### EXCERTO PARA LEITURA:
....

4.2 - Equaciona-se, assim, um problema de ponderação meio-fim.
O critério da «concordância prática», como método a utilizar preferencialmente na harmonização de interesses antagónicos, restritivos de direitos, pode ser utilizado no caso das medidas cautelares e de polícia expressamente previstas no Código de Processo Penal (cf. n.º IV-4), uma vez que estas, desencadeadas na sequência da notícia de um crime e da necessidade de acautelar meios de prova, dirigem-se a alguém, mas são a curto prazo submetidas ao controlo da autoridade judiciária competente, em termos de não se pôr em causa o conteúdo essencial da esfera jurídica do suspeito.
Aí, a concordância prática dos interesses em conflito executa-se através de um critério de proporcionalidade assente na distribuição dos custos do conflito (cf. J. C. Vieira de Andrade, Os Direitos Fundamentais na Constituição Portuguesa de 1976, Coimbra, 1987, p. 223; Gomes Canotilho, ob. cit., pp. 629 e 659 e seguintes).
Nestes casos, o princípio da proporcionalidade, no sentido lato, será respeitado por razões não muito afastadas das que ditaram a solução do Acórdão deste Tribunal n.º 325/86, publicado no Diário da República, 2.ª série, de 19 de Março de 1987 (e Acórdãos do Tribunal Constitucional, 8.º vol., pp. 473 e seguintes), sobre o processo de extradição, estribado na urgência deste processo específico e da sua aceleração, imposta por lei.
No diploma em apreciação, pretende-se estabelecer um programa de política criminal legislativa que, em sede preventiva, deve ser ponderado na perspectiva do eventual sacrifício do núcleo essencial de direitos fundamentais, não sendo admissível que o juízo de relação apropriada («angemessenem Verhältnis») entre o objectivo de prevenção criminal e o direito «tocado» se avalie casuisticamente, exposto às singularidades do caso concreto, sob pena de se desgraduar o princípio em mero teste, transferindo-se para os tribunais a tarefa de, caso a caso, emitirem juízos de valor sobre o grau de colisão dos interesses gerais e dos interesses individuais (cf., a propósito, Ernesto Pedraz Pedralva, Constitución Jurisdicción y Processo, Madrid, 1990, pp. 290 e seguintes).

....

### ITENS DE DADOS:
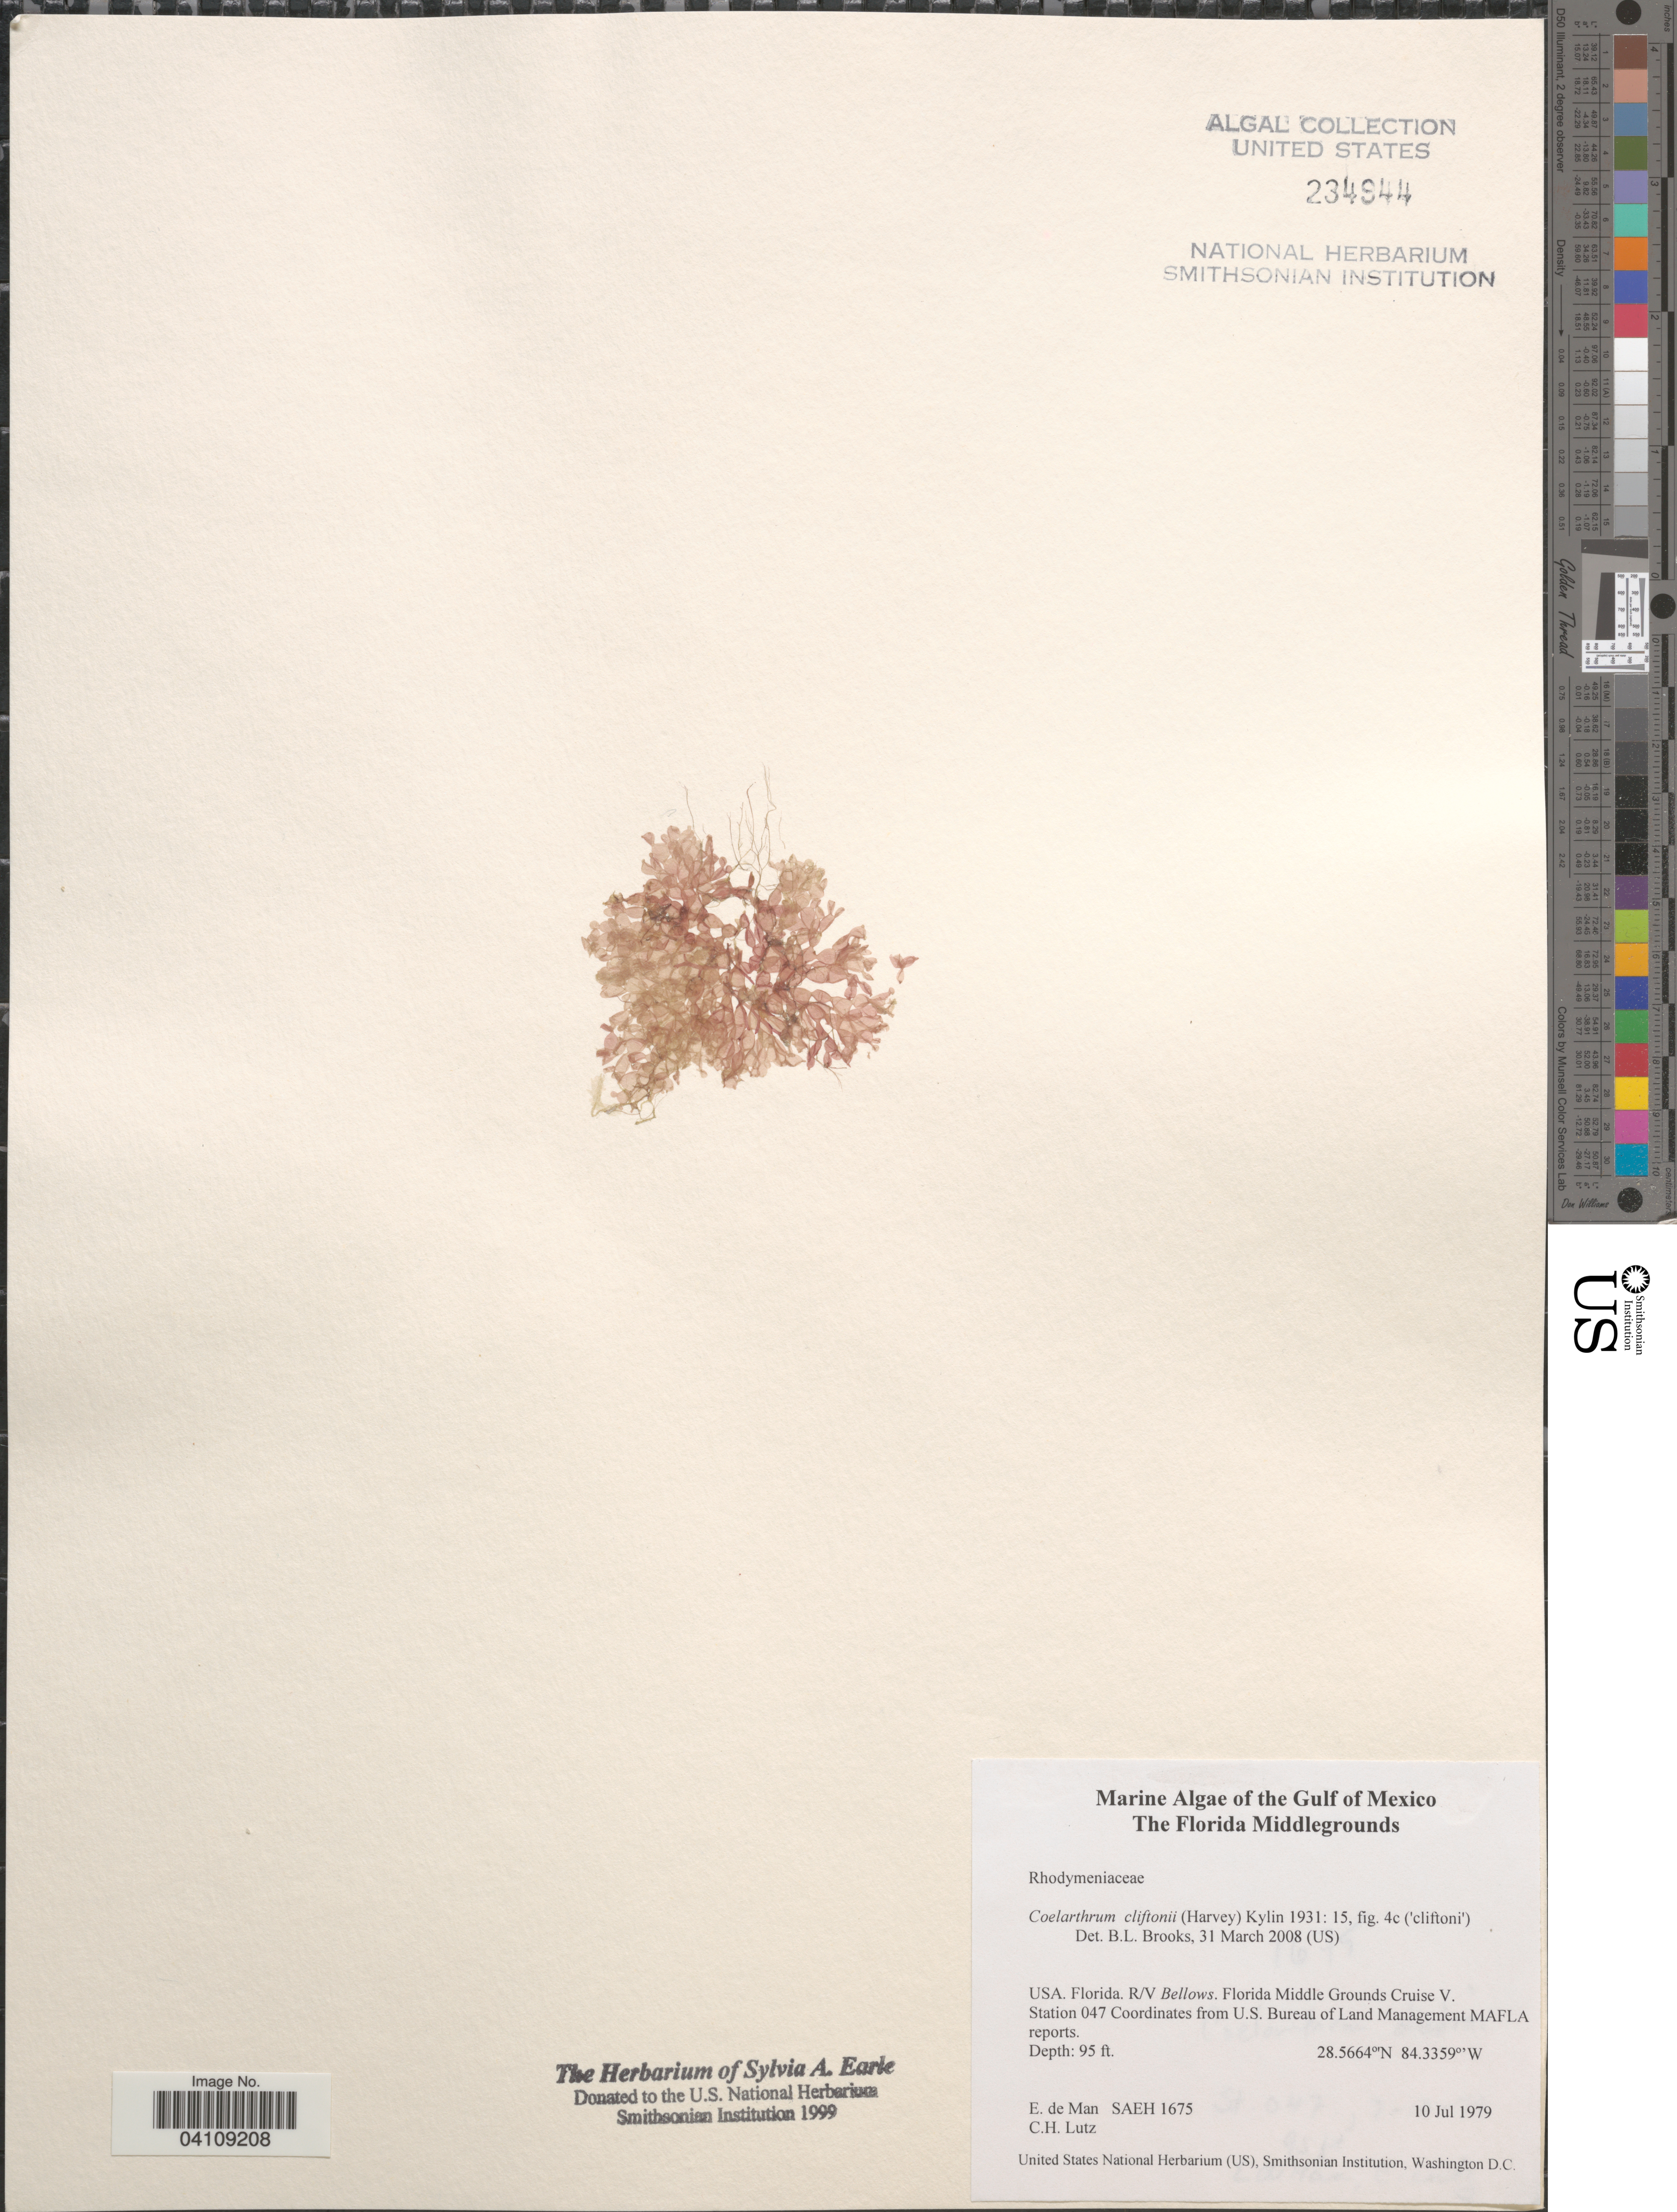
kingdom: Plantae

....

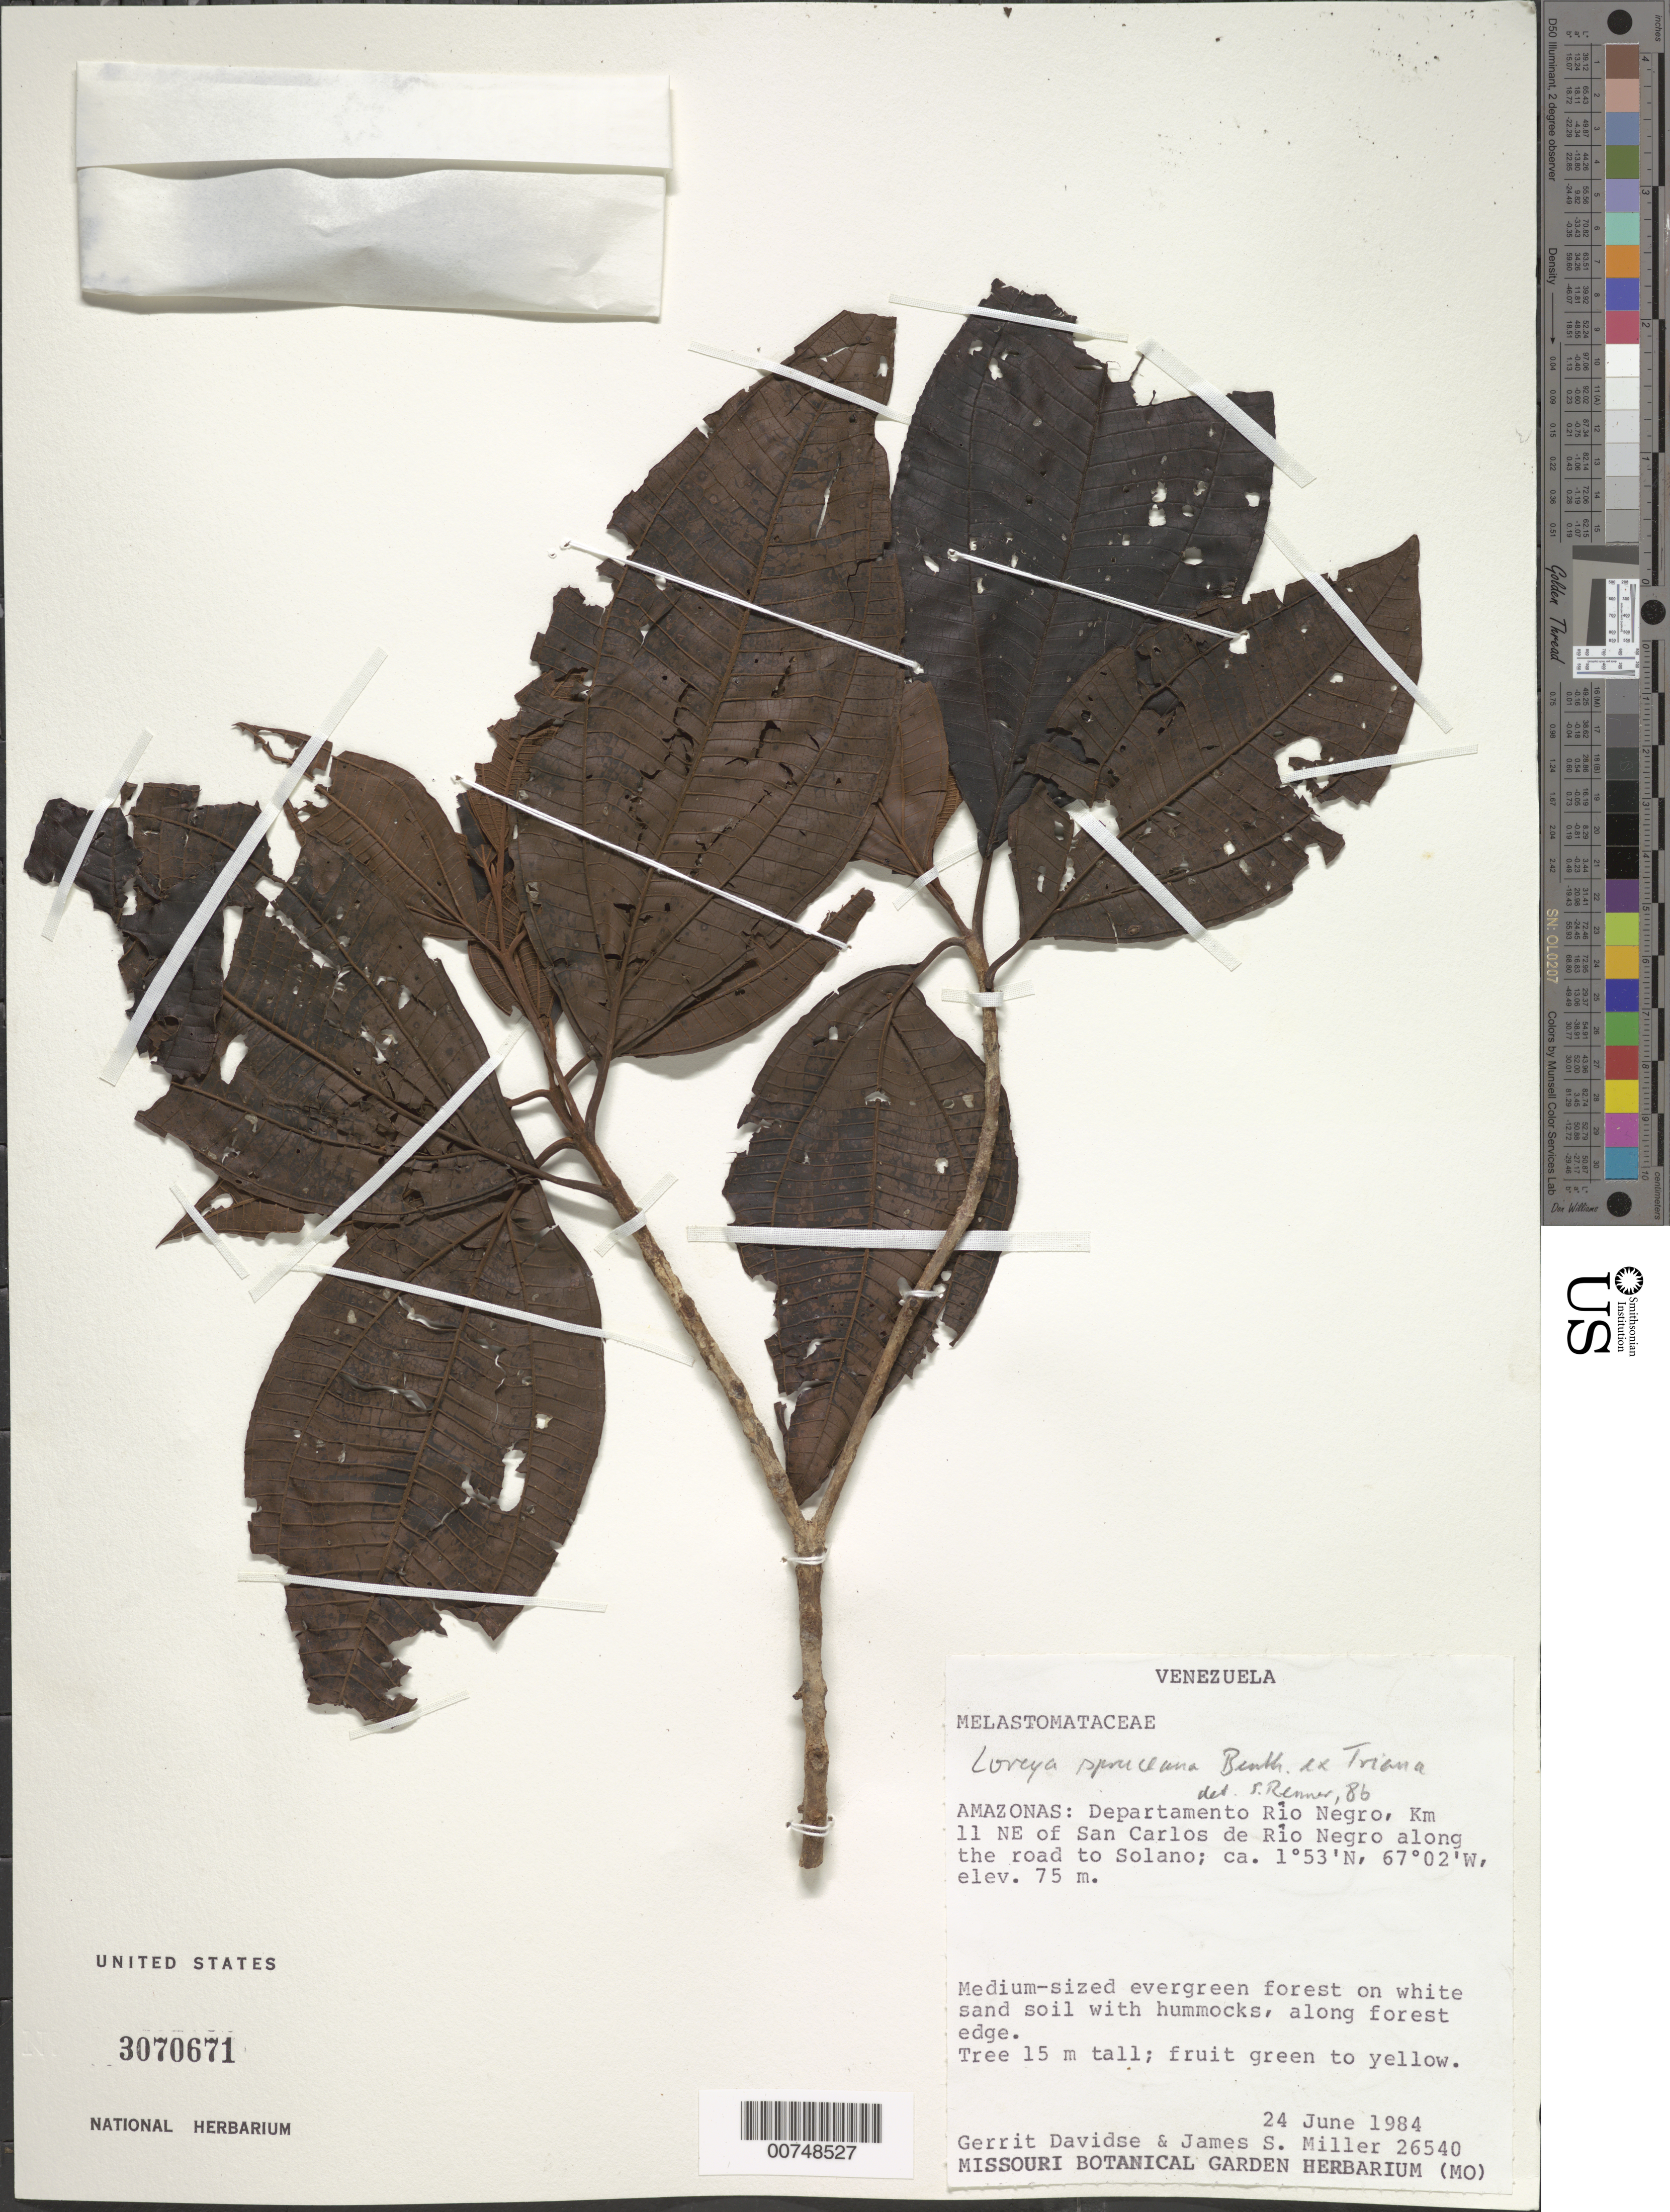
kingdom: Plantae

....

### ENUNCIADO 1:
Transcreva do excerto sobre o princípio da proporcionalidade a parte que abre com as palavras "Nestes casos, o" e fecha com "imposta por lei.".
### ENUNCIADO 2:
Reescreva de forma mais breve o parágrafo do excerto sobre o princípio da proporcionalidade que começa por "Nestes casos, o princípio da proporcionalidade", mantendo os factos principais.
### ENUNCIADO 3:
Retome o excerto sobre o princípio da proporcionalidade a partir da última frase apresentada, dando-lhe continuação.
Os itens provêm de uma fonte diferente da do excerto.

### RESPOSTA ESPERADA 1:
Nestes casos, o princípio da proporcionalidade, no sentido lato, será respeitado por razões não muito afastadas das que ditaram a solução do Acórdão deste Tribunal n.º 325/86, publicado no Diário da República, 2.ª série, de 19 de Março de 1987 (e Acórdãos do Tribunal Constitucional, 8.º vol., pp. 473 e seguintes), sobre o processo de extradição, estribado na urgência deste processo específico e da sua aceleração, imposta por lei.

### RESPOSTA ESPERADA 2:
Nestes casos, o princípio da proporcionalidade, em sentido lato, será respeitado por razões próximas das que fundamentaram o Acórdão deste Tribunal n.º 325/86 (Diário da República, 2.ª série, de 19 de Março de 1987). Esse acórdão tratou do processo de extradição e assentou na urgência e na aceleração desse processo, impostas por lei.

### RESPOSTA ESPERADA 3:
Em Estado de direito democrático, como o nosso, o programa político-criminal deve ser ponderado de modo a garantir o conteúdo essencial dos direitos fundamentais.
A proibição de restrição desse núcleo deve ser analisada à luz do princípio da proporcionalidade, hoje não limitado a máxima constitucional, mas admitido como princípio normativo concreto da ordem constitucional portuguesa. O artigo 18.º, n.º 2, da CRP só permite a restrição dos direitos, liberdades e garantias nos casos expressamente previstos na Constituição, devendo limitar-se ao necessário para salvaguardar outros direitos ou interesses constitucionalmente protegidos; por sua vez, o artigo 272.º da CRP, no seu n.º 3, decreta que a prevenção dos crimes só pode fazer-se com observância das regras gerais sobre polícia e com respeito pelos direitos, liberdades e garantias dos cidadãos. E esta é uma norma - que se entende aplicável às polícias judiciárias (cf. Cunha Rodrigues, «Ministério Público», cit., p. 564 e local aí referido) - que, para Gomes Canotilho e Vital Moreira, abrange, tipicamente, as funções de vigilância e prevenção criminal (em sentido estrito), que se limitarão às medidas de protecção das pessoas e bens, vigilância de indivíduos e locais suspeitos, «mas não podem ser medidas de limitação dos direitos, liberdades e garantias dos cidadãos» (cf. Constituição da República Portuguesa Anotada, 3.ª ed., Coimbra, 1993, pp. 956 e 957).
Este n.º 3 há-se conjugar-se com o n.º 1 da mesma norma, onde se estabelece que as medidas de polícia não devem ser utilizadas para além do estritamente necessário.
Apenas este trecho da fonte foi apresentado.